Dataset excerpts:
^^^^
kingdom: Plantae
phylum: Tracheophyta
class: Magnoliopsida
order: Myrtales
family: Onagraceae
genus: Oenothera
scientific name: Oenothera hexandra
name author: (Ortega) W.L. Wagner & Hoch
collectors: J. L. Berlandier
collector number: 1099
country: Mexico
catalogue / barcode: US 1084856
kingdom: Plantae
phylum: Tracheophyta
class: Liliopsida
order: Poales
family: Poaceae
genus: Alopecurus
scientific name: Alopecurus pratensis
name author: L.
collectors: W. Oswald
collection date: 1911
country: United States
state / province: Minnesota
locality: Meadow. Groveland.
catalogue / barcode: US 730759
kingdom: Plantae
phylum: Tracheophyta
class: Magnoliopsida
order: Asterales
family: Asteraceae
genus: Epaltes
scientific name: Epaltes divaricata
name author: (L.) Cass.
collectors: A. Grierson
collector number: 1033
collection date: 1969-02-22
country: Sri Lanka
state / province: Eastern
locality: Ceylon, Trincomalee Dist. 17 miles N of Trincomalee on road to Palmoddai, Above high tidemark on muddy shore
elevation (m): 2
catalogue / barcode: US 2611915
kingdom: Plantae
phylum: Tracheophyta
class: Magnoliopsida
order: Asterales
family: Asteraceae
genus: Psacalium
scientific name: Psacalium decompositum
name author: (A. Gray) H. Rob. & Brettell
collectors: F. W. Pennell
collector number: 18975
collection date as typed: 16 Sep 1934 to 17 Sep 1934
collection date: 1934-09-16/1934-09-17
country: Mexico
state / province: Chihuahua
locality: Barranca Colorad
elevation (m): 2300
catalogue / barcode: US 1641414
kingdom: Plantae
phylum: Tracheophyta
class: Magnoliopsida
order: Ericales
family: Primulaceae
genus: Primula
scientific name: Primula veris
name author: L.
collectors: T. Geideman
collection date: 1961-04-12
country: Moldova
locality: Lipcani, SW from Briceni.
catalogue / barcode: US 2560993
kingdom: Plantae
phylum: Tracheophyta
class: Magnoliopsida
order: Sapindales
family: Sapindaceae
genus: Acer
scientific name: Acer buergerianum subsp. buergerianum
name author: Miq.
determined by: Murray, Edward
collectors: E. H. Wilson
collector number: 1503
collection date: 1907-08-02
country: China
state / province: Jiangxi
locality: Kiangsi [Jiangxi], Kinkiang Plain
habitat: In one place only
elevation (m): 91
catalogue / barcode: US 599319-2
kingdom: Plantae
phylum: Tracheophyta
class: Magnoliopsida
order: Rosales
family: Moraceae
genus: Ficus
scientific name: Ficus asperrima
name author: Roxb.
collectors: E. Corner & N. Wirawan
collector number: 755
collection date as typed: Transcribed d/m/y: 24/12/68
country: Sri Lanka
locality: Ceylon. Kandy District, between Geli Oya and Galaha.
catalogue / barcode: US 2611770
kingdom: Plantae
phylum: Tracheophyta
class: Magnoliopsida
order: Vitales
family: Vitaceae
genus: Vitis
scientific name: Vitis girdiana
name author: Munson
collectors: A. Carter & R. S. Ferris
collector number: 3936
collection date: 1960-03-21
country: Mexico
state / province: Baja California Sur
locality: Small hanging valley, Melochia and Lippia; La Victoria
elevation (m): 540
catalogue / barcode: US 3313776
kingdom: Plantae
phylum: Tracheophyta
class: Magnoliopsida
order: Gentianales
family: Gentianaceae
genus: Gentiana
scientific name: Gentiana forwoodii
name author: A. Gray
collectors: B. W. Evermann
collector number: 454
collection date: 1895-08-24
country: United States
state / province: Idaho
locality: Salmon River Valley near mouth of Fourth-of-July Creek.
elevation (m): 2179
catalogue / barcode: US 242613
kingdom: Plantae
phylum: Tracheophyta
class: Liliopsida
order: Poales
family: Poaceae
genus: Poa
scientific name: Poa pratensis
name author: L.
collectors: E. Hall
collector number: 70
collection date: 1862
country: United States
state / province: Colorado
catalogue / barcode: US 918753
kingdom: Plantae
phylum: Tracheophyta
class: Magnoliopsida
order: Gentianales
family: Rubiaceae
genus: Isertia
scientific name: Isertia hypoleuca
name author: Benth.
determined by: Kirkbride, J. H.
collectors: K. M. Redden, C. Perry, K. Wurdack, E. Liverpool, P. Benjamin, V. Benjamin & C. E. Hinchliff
^^^^
- **Prompt**
Reproduce the entire herbarium catalog listing above line for line, changing nothing.

- **Response to the task**
kingdom: Plantae
phylum: Tracheophyta
class: Magnoliopsida
order: Myrtales
family: Onagraceae
genus: Oenothera
scientific name: Oenothera hexandra
name author: (Ortega) W.L. Wagner & Hoch
collectors: J. L. Berlandier
collector number: 1099
country: Mexico
catalogue / barcode: US 1084856
kingdom: Plantae
phylum: Tracheophyta
class: Liliopsida
order: Poales
family: Poaceae
genus: Alopecurus
scientific name: Alopecurus pratensis
name author: L.
collectors: W. Oswald
collection date: 1911
country: United States
state / province: Minnesota
locality: Meadow. Groveland.
catalogue / barcode: US 730759
kingdom: Plantae
phylum: Tracheophyta
class: Magnoliopsida
order: Asterales
family: Asteraceae
genus: Epaltes
scientific name: Epaltes divaricata
name author: (L.) Cass.
collectors: A. Grierson
collector number: 1033
collection date: 1969-02-22
country: Sri Lanka
state / province: Eastern
locality: Ceylon, Trincomalee Dist. 17 miles N of Trincomalee on road to Palmoddai, Above high tidemark on muddy shore
elevation (m): 2
catalogue / barcode: US 2611915
kingdom: Plantae
phylum: Tracheophyta
class: Magnoliopsida
order: Asterales
family: Asteraceae
genus: Psacalium
scientific name: Psacalium decompositum
name author: (A. Gray) H. Rob. & Brettell
collectors: F. W. Pennell
collector number: 18975
collection date as typed: 16 Sep 1934 to 17 Sep 1934
collection date: 1934-09-16/1934-09-17
country: Mexico
state / province: Chihuahua
locality: Barranca Colorad
elevation (m): 2300
catalogue / barcode: US 1641414
kingdom: Plantae
phylum: Tracheophyta
class: Magnoliopsida
order: Ericales
family: Primulaceae
genus: Primula
scientific name: Primula veris
name author: L.
collectors: T. Geideman
collection date: 1961-04-12
country: Moldova
locality: Lipcani, SW from Briceni.
catalogue / barcode: US 2560993
kingdom: Plantae
phylum: Tracheophyta
class: Magnoliopsida
order: Sapindales
family: Sapindaceae
genus: Acer
scientific name: Acer buergerianum subsp. buergerianum
name author: Miq.
determined by: Murray, Edward
collectors: E. H. Wilson
collector number: 1503
collection date: 1907-08-02
country: China
state / province: Jiangxi
locality: Kiangsi [Jiangxi], Kinkiang Plain
habitat: In one place only
elevation (m): 91
catalogue / barcode: US 599319-2
kingdom: Plantae
phylum: Tracheophyta
class: Magnoliopsida
order: Rosales
family: Moraceae
genus: Ficus
scientific name: Ficus asperrima
name author: Roxb.
collectors: E. Corner & N. Wirawan
collector number: 755
collection date as typed: Transcribed d/m/y: 24/12/68
country: Sri Lanka
locality: Ceylon. Kandy District, between Geli Oya and Galaha.
catalogue / barcode: US 2611770
kingdom: Plantae
phylum: Tracheophyta
class: Magnoliopsida
order: Vitales
family: Vitaceae
genus: Vitis
scientific name: Vitis girdiana
name author: Munson
collectors: A. Carter & R. S. Ferris
collector number: 3936
collection date: 1960-03-21
country: Mexico
state / province: Baja California Sur
locality: Small hanging valley, Melochia and Lippia; La Victoria
elevation (m): 540
catalogue / barcode: US 3313776
kingdom: Plantae
phylum: Tracheophyta
class: Magnoliopsida
order: Gentianales
family: Gentianaceae
genus: Gentiana
scientific name: Gentiana forwoodii
name author: A. Gray
collectors: B. W. Evermann
collector number: 454
collection date: 1895-08-24
country: United States
state / province: Idaho
locality: Salmon River Valley near mouth of Fourth-of-July Creek.
elevation (m): 2179
catalogue / barcode: US 242613
kingdom: Plantae
phylum: Tracheophyta
class: Liliopsida
order: Poales
family: Poaceae
genus: Poa
scientific name: Poa pratensis
name author: L.
collectors: E. Hall
collector number: 70
collection date: 1862
country: United States
state / province: Colorado
catalogue / barcode: US 918753
kingdom: Plantae
phylum: Tracheophyta
class: Magnoliopsida
order: Gentianales
family: Rubiaceae
genus: Isertia
scientific name: Isertia hypoleuca
name author: Benth.
determined by: Kirkbride, J. H.
collectors: K. M. Redden, C. Perry, K. Wurdack, E. Liverpool, P. Benjamin, V. Benjamin & C. E. Hinchliff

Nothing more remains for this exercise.